Alzheimer’s disease affects men and women from every race and nationality, but general statistics aside, for me it’s personal. My father and my father-in-law both died with the disease, and as far as my family is concerned, the clock is ticking for finding both a cure and firm information about prevention.
When we were first told of my father’s diagnosis, I remember thinking we were in for something bad, but I didn’t know to what extent my family would suffer. I lived hours away from my parents, so I did not carry the burden to the same degree as my mother and sisters, but what I saw from a distance and what I experienced during occasional visits was a heavy load to haul. The first time my father forgot my name and my face, the first time he failed to recognize my children, the first time he became agitated in a way I had never seen were like fresh new blows.
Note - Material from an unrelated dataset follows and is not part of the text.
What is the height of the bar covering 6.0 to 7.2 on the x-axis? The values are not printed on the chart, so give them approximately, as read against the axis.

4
My father had always been physically strong, but with this disease, he became weak and unsteady on his feet. He was a fierce protector of my mother, but as his brain morphed, he became increasingly dependent on her. He would repeatedly ask for water or food or people from his past, often wanting to visit his mother who had died years before. And over and over again, he would ask when he would be allowed to go home, because wherever he was at the moment, whether in his own chair or at his own kitchen table or his own bed, it surely wasn’t where he belonged.
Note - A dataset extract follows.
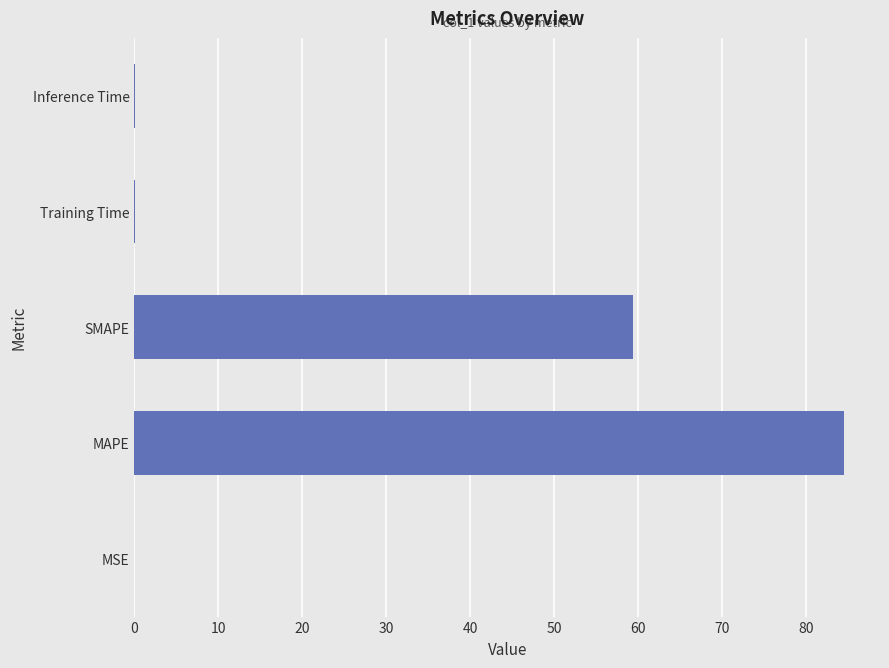

At which label is the value closest to 42?

SMAPE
More than anything, home is what he wanted, and I remember my mother saying, “Imagine how terrible it must feel to always want to go home and never being able to get there.” You know you want something, something attached to a hazy memory or a distant sense of wellbeing, and it eludes you every single day. You wake up with it, and you fall asleep with it, and it gnaws at you constantly.
This is how I sum up Alzheimer’s disease. It’s not just about losing memories or feeling confused. It’s more than a change in personality and a loss of motor skills and inhibitions. It’s a deep longing for the familiar in a world where everything is alien, and relief never comes. I know of no other disease as cruel and as insidious, and for my family and millions of others, as ominous.
The whole world is in need of a solution to one of our worst diseases, and tomorrow when trains and seminars and fund-raisers call attention to this need, my name will be on the petition delivered to Capitol Hill. In memory of my father and father-in-law and for the sake of my family, I am asking that we all make tackling this disease a priority.